Opinião: Tentei gostar. A Sylvia Plath foi-me sempre incontornável. Infelizmente, sinto-me mais compreensiva quanto à sua história de vida (e ao seu desfecho) do que quanto a este romance. Começou lento, nada levava a crer que a personagem principal, Esther Greenwood, acabasse por cair em depressão e a sofrer de insónias e consequentes tendências suicidas. Não entendi de onde isso veio. Gostei do modo como o romance percorre a vida desta personagem com recurso a analepses, o que de início faz crer que a vida dela é perfeita, mas mais para o meio começa a entender-se que tinha uma relação distante com a mãe, e quase no fim finalmente menciona o pai, que morreu quando a Esther era pequena. Esther é escritora e tem um pseudónimo – Elaine. Faz questão de que partilhem o mesmo número de letras no nome. Elaine é Esther e Esther é Sylvia, ao que parece têm imenso em comum. São ambas americanas deslocadas, andaram pelos mesmos sítios e algumas personagens da vida de Sylvia reveram-se no leque de pessoas que, em “A Campânula de Vidro”, vieram cruzar-se com a Esther. Houve até quem viesse a público clamar que a Sylvia mentira quanto a alguns aspectos da sua vida, quando era demasiado óbvio que x na ficção era y na vida real. Acontece que este romance, publicado sob o pseudónimo Victoria Lucas, deve ter sido quase de imediato associado à sua verdadeira autora, porque poucos meses depois da sua publicação, a autora protegeu os filhos do frio londrino como pôde, isolou-os e isolou-se na cozinha e meteu a cabeça no forno. Já por várias vezes tentara suicidar-se, mas dessa foi bem sucedida.

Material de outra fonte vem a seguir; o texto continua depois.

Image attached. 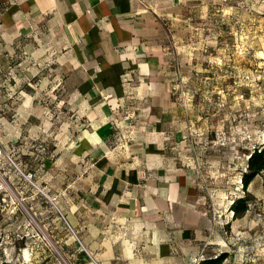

Entende-se que o livro quebre com algumas tendências da literatura da época – diz-se que Sylvia Plath é uma percursora do feminismo pelo modo como, nesta mesma obra, se entende que a mulher deve procurar o sucesso, a carreira, a sua realização pessoal. O casamento surge como uma prisão e um modo de satisfazer apenas os homens, que são descritos como um tanto infantis e pouco dignos de confiança. É esse mundo de oportunidades e de frustrações que traz o caos à vida da menina Greenwood (ou quem sabe na da menina Plath). Não sabe o que fazer, o que escolher. Quando dá por si está no consultório de um psiquiatra, e depois de outro. Está ora a fazer terapia de choques, ora a admirar as cicatrizes da lobotomia da sua amiga Valerie, ou a tomar comprimidos que a arrastam para o limiar da inconsciência. 
Há uma altura mais negra do livro em que a personagem pensa constantemente em suicídio. Analisa todas as possibilidades com a sua mente lúcida e lógica: pondera uma lâmina Gilette nos pulsos, uma faca, nadar até fica sem pé, enforcar-se no laço de seda do robe, atirar-se de uma altura considerável, que garanta que morre e que não fica paralisada e impossibilitada de voltar a tentar. Tudo a desgosta: ler, comer, dormir. Quando se desprende de tudo o que era, sente que se fecha uma campânula de vidro em torno da sua existência, e que não pode respirar. 
Gostava que o desespero fosse mais evidente. A depressão é a doença do pensamento, mas aqui não se entende ao certo o que a desgosta. Aborrece-lhe que seja virgem – é para ela um fardo e um obstáculo no caminho da sua emancipação. Mas fora isso não são apresentados motivos que a angustiem. É apenas um pormenor. É até perigoso procurar-se razões para alguém estar deprimido. Apenas está.
Não deixa de ser um excelente retrato do estado depressivo e, creio, dos tratamentos disponíveis nos anos cinquenta na América para as doenças da mente. 
As metáforas, que lhe são elogiadas no estilo literário – sendo o próprio título uma –, são o meu odiozinho particular na escrita. Tenho procurado afastar-me o mais possível delas. Não gosto de ler, em vinte páginas, duas vezes a menção a “olhou para x como o gato perante o leite”. Ou mesmo a famosa citação: “To the person in the bell jar, blank and stopped as a dead baby, the world itself is a bad dream.” Imóvel, parado como um bebé morto... Não lhe encontro sentido. E por aí fora, era sempre x como y, e a repetição exaustiva deu-me vontade de corrigir o texto e de limar a palha. 
Mas quem sou eu? Nada entendo de literatura, só posso expor a minha opinião sincera, por muitas incongruências que possa apresentar.
Tenho de experimentar ler os poemas dela, talvez me venham mais directos à alma.